- What you are asked to do -
If a line of the records contains the string "Gerber", copy it out.

- Materials provided -
*** Block opens ***

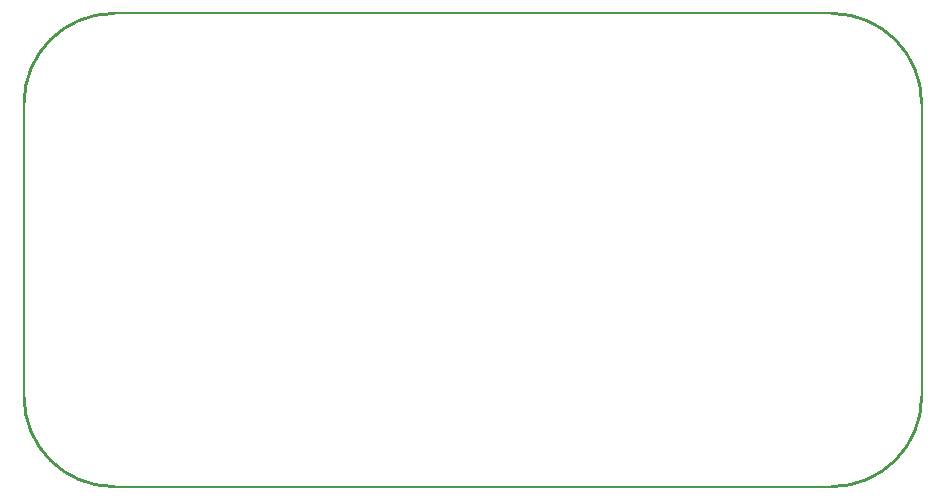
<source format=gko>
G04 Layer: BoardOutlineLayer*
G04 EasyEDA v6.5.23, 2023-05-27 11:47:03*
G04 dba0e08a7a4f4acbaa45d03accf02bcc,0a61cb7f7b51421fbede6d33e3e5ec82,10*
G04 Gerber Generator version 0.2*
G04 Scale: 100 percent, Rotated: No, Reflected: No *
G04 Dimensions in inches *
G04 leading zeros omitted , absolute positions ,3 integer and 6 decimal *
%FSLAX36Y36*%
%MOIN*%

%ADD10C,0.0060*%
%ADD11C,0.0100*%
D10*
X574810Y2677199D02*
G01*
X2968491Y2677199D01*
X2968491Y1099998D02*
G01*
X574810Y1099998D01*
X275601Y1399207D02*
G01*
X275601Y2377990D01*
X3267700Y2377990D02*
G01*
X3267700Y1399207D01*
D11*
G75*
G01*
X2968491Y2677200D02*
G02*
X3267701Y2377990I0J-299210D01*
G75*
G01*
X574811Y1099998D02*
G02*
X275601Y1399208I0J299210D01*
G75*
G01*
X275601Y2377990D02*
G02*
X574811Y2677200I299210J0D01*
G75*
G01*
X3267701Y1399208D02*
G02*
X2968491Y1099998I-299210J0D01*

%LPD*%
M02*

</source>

*** Block closes ***
*** Block opens ***

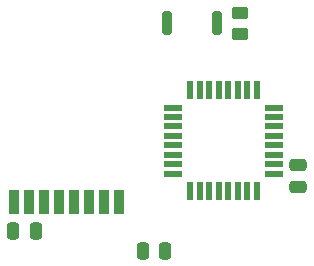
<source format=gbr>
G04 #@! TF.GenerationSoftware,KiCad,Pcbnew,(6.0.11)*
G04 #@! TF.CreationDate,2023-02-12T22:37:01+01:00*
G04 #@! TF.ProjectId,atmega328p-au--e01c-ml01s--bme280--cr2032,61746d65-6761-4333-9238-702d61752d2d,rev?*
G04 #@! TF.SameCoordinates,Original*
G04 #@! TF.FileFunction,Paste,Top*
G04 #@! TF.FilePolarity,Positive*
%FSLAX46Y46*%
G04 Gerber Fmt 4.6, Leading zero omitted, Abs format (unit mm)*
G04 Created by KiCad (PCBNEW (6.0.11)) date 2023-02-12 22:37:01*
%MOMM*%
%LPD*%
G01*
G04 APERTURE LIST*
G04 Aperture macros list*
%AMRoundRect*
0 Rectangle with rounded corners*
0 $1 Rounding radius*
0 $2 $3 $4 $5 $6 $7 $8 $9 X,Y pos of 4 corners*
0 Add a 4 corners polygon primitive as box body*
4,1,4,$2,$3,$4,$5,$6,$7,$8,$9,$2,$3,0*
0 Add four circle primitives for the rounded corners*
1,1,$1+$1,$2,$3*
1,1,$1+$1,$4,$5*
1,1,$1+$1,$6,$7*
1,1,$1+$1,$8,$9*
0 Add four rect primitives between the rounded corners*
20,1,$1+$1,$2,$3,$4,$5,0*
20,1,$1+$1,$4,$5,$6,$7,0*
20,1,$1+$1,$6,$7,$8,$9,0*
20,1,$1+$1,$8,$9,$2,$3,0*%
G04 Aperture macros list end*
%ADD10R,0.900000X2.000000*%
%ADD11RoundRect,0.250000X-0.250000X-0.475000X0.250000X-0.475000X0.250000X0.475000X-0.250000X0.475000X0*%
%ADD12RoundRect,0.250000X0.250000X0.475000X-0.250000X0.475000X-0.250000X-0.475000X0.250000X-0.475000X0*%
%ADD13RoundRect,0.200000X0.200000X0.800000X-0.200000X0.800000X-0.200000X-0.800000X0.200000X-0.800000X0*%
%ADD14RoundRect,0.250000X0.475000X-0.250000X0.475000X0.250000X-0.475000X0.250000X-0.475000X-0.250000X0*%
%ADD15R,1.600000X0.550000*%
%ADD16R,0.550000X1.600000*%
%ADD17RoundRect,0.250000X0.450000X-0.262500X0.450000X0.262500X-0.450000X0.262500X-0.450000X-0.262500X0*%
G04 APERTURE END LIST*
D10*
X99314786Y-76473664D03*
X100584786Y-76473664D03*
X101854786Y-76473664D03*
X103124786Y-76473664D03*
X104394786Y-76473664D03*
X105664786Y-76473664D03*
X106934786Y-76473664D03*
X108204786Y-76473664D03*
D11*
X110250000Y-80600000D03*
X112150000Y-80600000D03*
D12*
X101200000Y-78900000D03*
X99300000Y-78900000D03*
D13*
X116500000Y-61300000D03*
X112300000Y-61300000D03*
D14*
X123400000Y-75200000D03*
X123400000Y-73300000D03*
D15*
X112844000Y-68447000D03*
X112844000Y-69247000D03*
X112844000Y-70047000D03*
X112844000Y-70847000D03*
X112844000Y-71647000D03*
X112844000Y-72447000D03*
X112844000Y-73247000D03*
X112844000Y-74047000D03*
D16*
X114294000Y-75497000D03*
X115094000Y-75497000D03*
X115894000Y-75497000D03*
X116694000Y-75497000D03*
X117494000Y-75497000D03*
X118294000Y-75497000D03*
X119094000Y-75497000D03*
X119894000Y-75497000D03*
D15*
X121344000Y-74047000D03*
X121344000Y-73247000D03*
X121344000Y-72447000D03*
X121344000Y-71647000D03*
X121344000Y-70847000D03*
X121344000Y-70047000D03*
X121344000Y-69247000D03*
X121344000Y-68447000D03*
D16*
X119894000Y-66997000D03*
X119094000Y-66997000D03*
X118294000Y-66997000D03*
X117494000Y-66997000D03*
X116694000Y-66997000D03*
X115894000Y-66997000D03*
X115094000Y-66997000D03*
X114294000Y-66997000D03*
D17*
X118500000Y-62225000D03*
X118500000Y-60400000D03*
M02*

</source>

*** Block closes ***
*** Block opens ***

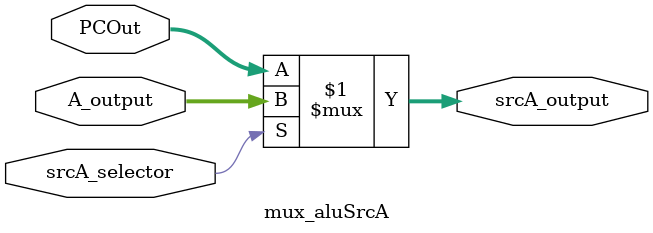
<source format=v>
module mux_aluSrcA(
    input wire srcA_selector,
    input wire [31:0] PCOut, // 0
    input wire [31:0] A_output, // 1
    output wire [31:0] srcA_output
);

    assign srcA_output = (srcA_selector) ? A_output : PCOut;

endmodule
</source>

*** Block closes ***

- Exercise output -
G04 Gerber Generator version 0.2*
G04 Gerber Fmt 4.6, Leading zero omitted, Abs format (unit mm)*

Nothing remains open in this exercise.